Assuming we don’t align ourselves to every other state in Australia and ban footpath motorcycle parking outright, they should at least be restricted to designated areas where they won’t impact pedestrian flows and can be manoeuvred on and off the road without conflict.
In fact the whole question of street furniture needs looking at – footpaths are littered with obstacles, as shown in this short video:
Walking is probably the most neglected transport mode.

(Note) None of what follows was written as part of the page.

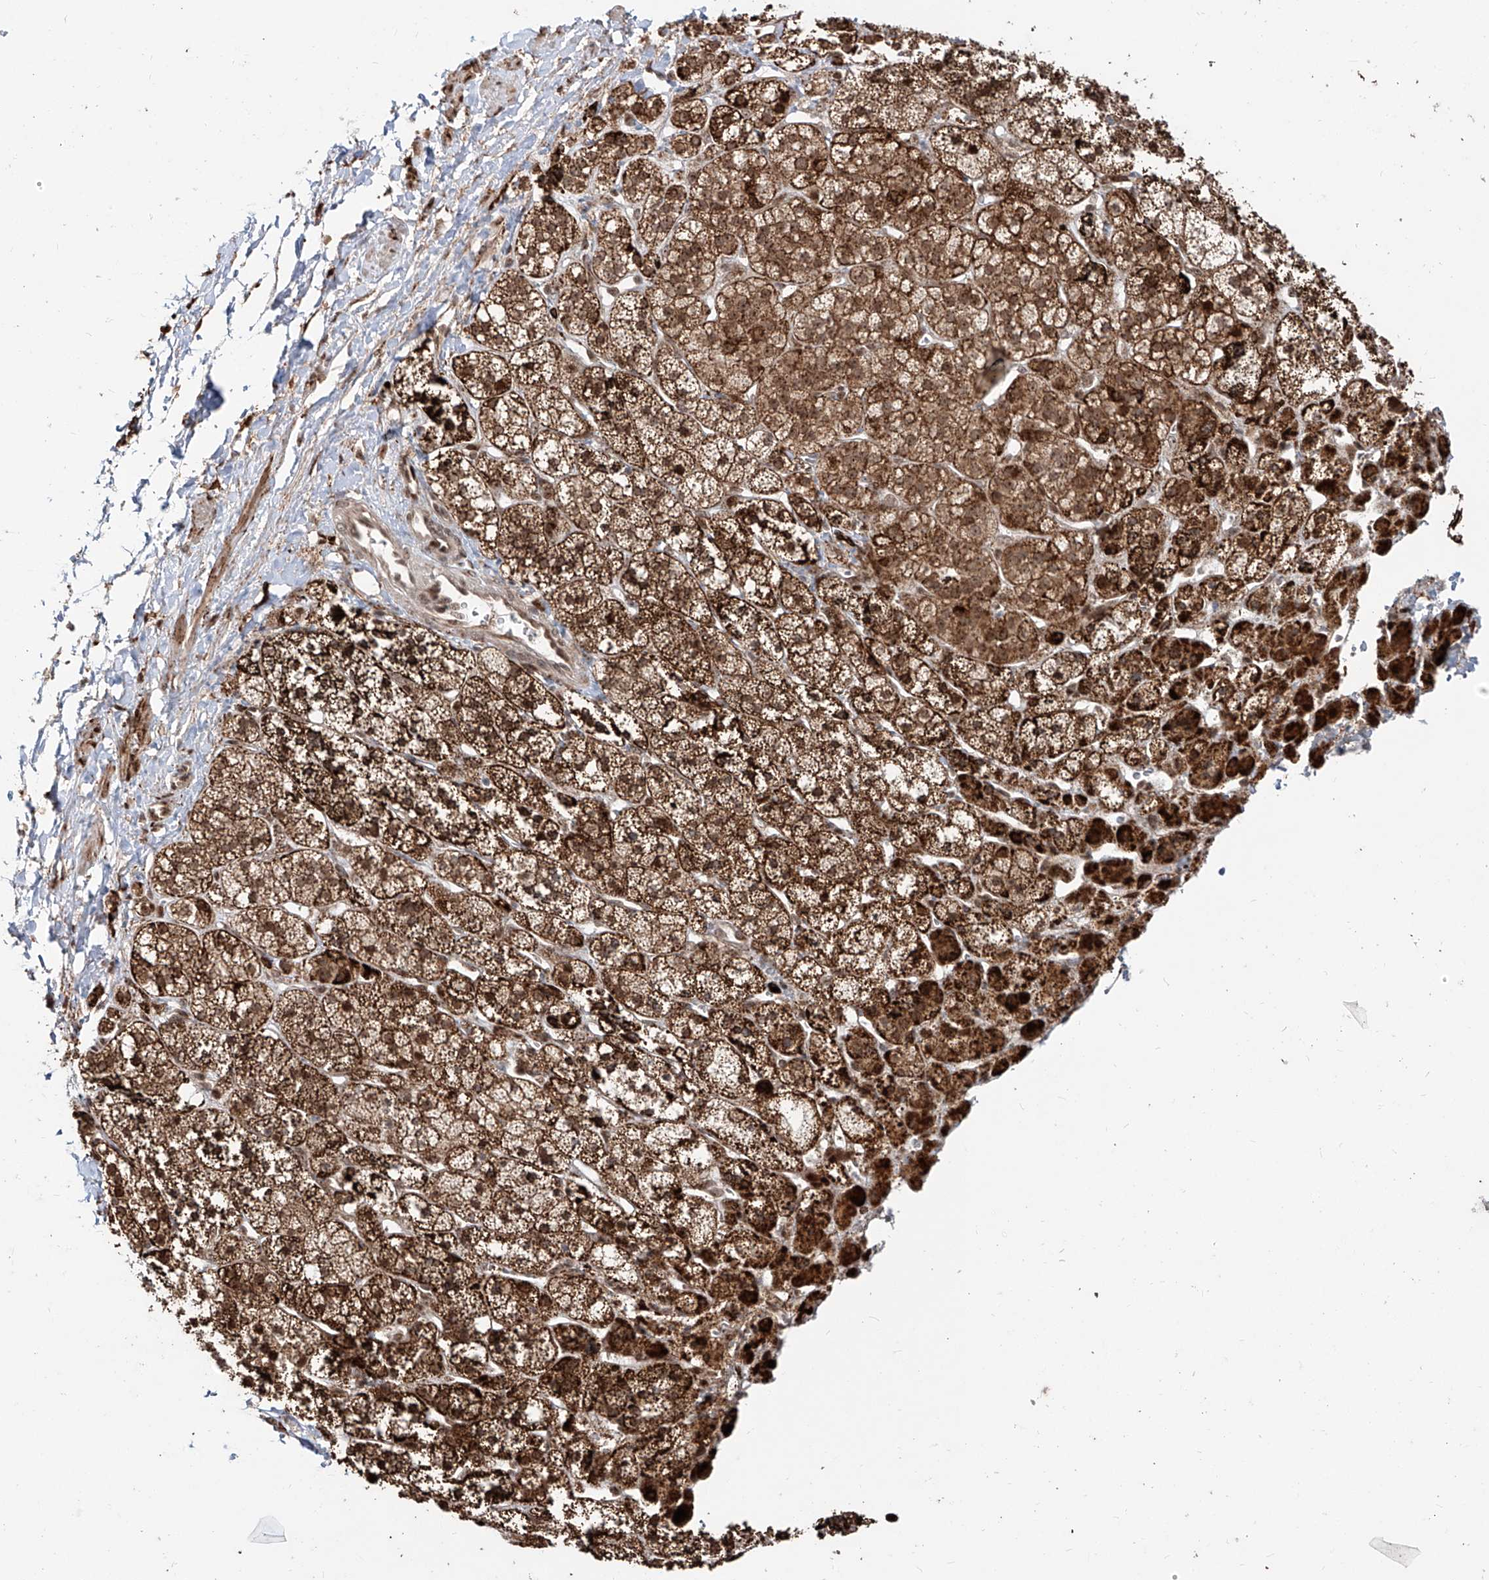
{"staining": {"intensity": "strong", "quantity": ">75%", "location": "cytoplasmic/membranous,nuclear"}, "tissue": "adrenal gland", "cell_type": "Glandular cells", "image_type": "normal", "snomed": [{"axis": "morphology", "description": "Normal tissue, NOS"}, {"axis": "topography", "description": "Adrenal gland"}], "caption": "Unremarkable adrenal gland reveals strong cytoplasmic/membranous,nuclear staining in about >75% of glandular cells, visualized by immunohistochemistry.", "gene": "ZNF710", "patient": {"sex": "male", "age": 56}}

Even worse than buses.
It’s the most space-efficient, but increasingly squeezed for capacity as pedestrian numbers grow.
Let me put forward a modest, simple proposal: The busiest parts of the city centre should have Pedestrian Clearways.
Concentrate initially on the spaces around the railway stations, which see the largest pedestrian flows:
- No motorcycle parking
- No outdoor dining at peak times
- Advertising bikes prohibited
- Fixed rubbish bins, letter boxes, bike hoops, information and sales kiosks, parking signs and other street furniture either removed completely, or minimised — and designed to be as much out of the way as possible
- Garbage collection from buildings moved to adjoining laneways or side streets, or scheduled so that bins are clear of footpaths during peak hours
- Careful placement of trees to maximise available space
- Removal of parking to allow wider footpaths
- Traffic light programming to prioritise pedestrian flows
- Rigid enforcement of Rule 128, requiring motorists to keep clear of intersections and crossings
There’s a great opportunity to ease crowding on our CBD streets.
In a constrained space like the city centre, encouraging more people to walk and use public transport can only be a good thing.
But you can’t just wish for improvements. It’s high time authorities acted to prioritise pedestrians.